South Carolina’s Palmetto Trail cuts across 14 counties from Walhalla, in the southern Appalachian Mountains, to Awendaw on the coast north of Charleston. People can use the trail for free.
About 350 miles of trail have been established since efforts to develop the pathway started about 20 years ago, but all sections have not been linked together yet. When completed, the unbroken trail will stretch about 500 miles. A major unbroken chunk now stretches from the coast to near Columbia. The Palmetto Conservation Foundation promotes the trail.
Mary Roe, programs director at the Conservation Foundation, said key areas of concern for trail dumping are outside Eutawville in Orangeburg County and in the Francis Marion National Forest near Charleston. Roe said those suspected of dumping garbage are more likely area residents than hikers.
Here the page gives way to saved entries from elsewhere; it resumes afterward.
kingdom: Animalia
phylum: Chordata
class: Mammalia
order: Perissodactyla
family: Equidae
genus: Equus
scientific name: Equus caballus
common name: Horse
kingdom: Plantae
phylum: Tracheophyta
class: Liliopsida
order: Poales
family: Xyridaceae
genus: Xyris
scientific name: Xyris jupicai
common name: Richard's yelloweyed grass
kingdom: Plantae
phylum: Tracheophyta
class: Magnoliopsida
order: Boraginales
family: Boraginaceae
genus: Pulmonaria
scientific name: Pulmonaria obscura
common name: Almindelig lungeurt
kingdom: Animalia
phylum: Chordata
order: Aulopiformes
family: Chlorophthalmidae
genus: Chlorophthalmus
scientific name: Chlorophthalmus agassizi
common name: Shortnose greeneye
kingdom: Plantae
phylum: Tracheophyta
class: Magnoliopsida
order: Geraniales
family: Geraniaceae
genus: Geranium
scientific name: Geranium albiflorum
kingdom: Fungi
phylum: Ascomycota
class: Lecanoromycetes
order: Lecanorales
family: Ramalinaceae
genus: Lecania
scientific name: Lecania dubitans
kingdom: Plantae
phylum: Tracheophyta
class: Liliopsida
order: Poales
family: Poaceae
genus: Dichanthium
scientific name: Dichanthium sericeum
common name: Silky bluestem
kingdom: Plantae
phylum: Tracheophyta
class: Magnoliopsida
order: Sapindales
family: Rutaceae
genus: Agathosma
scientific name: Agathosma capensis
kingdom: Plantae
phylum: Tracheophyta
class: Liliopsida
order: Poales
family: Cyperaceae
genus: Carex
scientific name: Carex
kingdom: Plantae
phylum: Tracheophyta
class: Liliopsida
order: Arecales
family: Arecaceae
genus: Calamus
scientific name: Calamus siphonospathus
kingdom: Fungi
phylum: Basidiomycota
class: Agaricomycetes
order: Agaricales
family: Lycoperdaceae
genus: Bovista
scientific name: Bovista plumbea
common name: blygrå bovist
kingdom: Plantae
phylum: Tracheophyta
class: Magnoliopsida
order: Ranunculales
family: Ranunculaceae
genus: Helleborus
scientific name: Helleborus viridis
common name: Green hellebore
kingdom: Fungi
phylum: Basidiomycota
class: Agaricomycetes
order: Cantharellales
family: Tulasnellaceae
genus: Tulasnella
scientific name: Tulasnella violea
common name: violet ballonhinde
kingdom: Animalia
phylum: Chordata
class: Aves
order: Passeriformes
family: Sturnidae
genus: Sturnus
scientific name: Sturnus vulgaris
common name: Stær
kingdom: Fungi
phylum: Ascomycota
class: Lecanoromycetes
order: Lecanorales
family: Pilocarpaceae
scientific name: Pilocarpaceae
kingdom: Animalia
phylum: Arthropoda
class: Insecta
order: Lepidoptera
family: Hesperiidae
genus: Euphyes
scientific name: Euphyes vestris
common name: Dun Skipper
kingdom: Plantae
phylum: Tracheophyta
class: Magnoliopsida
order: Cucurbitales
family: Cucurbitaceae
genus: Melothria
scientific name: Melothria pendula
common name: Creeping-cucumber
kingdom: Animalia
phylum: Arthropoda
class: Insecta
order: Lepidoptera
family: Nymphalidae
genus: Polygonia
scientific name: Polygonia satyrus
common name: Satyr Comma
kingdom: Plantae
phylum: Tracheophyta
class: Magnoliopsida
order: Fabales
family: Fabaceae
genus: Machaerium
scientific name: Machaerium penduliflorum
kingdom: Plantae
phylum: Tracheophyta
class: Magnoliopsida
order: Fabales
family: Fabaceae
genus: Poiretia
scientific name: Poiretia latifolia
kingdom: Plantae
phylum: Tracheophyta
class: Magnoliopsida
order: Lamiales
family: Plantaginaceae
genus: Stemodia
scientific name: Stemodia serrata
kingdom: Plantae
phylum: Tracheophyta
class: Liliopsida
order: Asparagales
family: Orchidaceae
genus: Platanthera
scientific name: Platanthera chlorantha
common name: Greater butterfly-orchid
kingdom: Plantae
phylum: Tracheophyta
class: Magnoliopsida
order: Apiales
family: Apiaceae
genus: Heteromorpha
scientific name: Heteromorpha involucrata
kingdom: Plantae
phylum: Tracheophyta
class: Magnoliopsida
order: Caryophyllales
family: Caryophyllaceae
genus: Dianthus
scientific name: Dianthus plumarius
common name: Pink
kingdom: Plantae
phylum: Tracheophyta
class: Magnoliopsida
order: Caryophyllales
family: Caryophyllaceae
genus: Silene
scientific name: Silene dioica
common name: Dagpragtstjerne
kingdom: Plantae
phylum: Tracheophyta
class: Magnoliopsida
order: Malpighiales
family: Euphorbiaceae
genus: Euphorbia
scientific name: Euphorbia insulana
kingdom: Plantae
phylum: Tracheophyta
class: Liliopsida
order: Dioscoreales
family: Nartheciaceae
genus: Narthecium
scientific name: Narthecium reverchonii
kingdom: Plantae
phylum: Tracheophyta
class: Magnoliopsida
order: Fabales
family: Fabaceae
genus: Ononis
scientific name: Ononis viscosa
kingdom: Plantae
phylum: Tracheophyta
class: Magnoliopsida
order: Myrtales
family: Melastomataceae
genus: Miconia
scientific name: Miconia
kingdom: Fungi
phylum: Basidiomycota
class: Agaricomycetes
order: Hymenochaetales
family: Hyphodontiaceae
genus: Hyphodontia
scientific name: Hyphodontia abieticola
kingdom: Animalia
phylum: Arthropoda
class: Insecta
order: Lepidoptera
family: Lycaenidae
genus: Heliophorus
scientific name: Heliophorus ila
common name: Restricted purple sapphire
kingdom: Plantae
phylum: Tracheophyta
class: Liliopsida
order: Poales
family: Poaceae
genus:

“Sometimes, it’s misunderstood that the trail users are doing the garbage, and that’s not the case,’’ Roe said. “It’s the people in the communities that the trail goes through. There is a mentality still that people think they can throw their litter out.’’
Conservation Foundation director Natalie Britt said disposal of household hazardous waste along the trail is a particular concern. That includes paint cans and other hazardous materials people accmulate in their homes, Roe said.
In addition to deliberate dumping, sections of the trail near Fort Jackson also are receiving litter from passing cars and nearby land in urban Columbia, officials said. Those areas also will be targeted in the cleanup next month.
“The Palmetto Trail is one of those special projects that provides our citizens with access to breathtaking natural beauty and also lures in travelers seeking outdoor adventures,” said Sarah Lyles, Executive Director of PalmettoPride. “Everyone needs to understand that litter is not just an eyesore, but it can be detrimental to our quality of life on many levels.”